• **Aufgabe 1**: Drucke aus dem Text über Stammdaten wortgetreu den Teil ab, der mit den Worten „Zentrale Register von“ beginnt und mit „Informationsverarbeitung zu erleichtern.“ schließt.
• **Aufgabe 2**: Welches Ziel verfolgen laut dem Text über Stammdaten die zentralen Verzeichnisse?

Stammdaten

Zentrale Register von Stammdaten unterstützten die Verarbeitung von Forschungsinformationen in Hochschulen und außeruniversitären Forschungseinrichtungen sowie die Vergleichbarkeit dieser Daten über Einrichtungen hinweg.

In diesen Verzeichnissen werden Listen von Ressourcen, Akteuren oder Produkten aus der Forschung inklusive ihrer Eigenschaften (Metadaten) an zentraler Stelle gepflegt und qualitätsgesichert sowie zur Nachnutzung öffentlich zur Verfügung gestellt. Ziel ist es, Einrichtungen den Aufbau einer qualitätsgesicherten Informationsverarbeitung zu erleichtern.

• **Materialauszüge**:
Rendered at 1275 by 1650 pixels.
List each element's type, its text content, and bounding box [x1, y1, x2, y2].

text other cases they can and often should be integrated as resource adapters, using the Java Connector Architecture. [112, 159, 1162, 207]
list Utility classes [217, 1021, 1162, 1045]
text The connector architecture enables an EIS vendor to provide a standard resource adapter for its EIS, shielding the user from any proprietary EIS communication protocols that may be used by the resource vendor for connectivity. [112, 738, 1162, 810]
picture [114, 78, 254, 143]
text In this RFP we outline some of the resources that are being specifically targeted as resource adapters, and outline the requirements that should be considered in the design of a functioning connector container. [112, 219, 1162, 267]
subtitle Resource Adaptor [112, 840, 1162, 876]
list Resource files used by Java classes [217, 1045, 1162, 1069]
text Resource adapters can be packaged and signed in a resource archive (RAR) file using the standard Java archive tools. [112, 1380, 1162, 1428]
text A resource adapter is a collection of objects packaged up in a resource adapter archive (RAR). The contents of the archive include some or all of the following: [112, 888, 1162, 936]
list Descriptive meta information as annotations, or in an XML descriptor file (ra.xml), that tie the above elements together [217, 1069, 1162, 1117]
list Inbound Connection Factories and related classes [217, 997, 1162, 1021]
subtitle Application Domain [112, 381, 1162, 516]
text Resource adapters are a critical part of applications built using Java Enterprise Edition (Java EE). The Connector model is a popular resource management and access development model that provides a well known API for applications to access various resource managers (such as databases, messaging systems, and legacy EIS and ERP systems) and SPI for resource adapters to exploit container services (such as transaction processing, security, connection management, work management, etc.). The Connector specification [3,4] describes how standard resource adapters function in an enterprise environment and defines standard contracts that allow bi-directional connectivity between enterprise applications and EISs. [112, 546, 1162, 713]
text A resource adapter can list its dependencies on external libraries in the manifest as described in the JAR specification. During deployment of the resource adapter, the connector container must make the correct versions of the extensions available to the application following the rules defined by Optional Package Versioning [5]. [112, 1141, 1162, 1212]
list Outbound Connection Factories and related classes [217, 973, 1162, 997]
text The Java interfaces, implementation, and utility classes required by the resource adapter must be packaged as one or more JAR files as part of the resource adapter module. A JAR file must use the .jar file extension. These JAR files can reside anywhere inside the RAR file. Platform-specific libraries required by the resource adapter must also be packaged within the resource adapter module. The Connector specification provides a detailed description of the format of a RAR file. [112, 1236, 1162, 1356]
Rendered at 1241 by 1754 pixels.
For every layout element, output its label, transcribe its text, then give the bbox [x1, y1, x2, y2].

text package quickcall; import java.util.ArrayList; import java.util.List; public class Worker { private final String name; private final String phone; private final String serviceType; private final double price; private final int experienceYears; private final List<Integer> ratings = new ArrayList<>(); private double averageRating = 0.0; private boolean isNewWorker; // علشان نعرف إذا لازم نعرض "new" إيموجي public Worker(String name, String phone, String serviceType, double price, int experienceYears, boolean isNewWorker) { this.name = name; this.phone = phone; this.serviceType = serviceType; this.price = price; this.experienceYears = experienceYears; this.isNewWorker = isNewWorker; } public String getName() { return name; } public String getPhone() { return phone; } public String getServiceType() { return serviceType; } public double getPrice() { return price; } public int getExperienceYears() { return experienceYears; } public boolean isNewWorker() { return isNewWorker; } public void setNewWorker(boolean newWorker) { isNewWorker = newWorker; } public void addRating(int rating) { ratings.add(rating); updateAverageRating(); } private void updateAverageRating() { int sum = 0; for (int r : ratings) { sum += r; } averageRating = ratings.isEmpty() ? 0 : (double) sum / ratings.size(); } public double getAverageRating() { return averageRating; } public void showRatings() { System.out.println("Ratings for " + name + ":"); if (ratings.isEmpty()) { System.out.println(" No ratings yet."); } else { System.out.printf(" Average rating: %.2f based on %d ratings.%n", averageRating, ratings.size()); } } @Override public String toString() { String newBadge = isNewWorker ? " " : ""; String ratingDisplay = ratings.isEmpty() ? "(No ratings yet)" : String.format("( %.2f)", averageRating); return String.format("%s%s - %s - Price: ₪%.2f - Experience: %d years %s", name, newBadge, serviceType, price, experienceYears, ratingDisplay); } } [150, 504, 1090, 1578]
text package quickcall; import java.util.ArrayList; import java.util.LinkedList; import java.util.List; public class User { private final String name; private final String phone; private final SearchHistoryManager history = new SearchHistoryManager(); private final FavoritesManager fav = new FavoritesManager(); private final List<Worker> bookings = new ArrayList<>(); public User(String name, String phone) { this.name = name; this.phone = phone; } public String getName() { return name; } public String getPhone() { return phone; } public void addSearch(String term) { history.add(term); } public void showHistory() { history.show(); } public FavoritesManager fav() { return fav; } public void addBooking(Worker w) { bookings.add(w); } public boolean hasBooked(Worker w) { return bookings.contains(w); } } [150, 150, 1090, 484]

• **Lösung 1**:
Zentrale Register von Stammdaten unterstützten die Verarbeitung von Forschungsinformationen in Hochschulen und außeruniversitären Forschungseinrichtungen sowie die Vergleichbarkeit dieser Daten über Einrichtungen hinweg.

In diesen Verzeichnissen werden Listen von Ressourcen, Akteuren oder Produkten aus der Forschung inklusive ihrer Eigenschaften (Metadaten) an zentraler Stelle gepflegt und qualitätsgesichert sowie zur Nachnutzung öffentlich zur Verfügung gestellt. Ziel ist es, Einrichtungen den Aufbau einer qualitätsgesicherten Informationsverarbeitung zu erleichtern.

• **Lösung 2**: Sie sollen Einrichtungen den Aufbau einer qualitätsgesicherten Informationsverarbeitung erleichtern.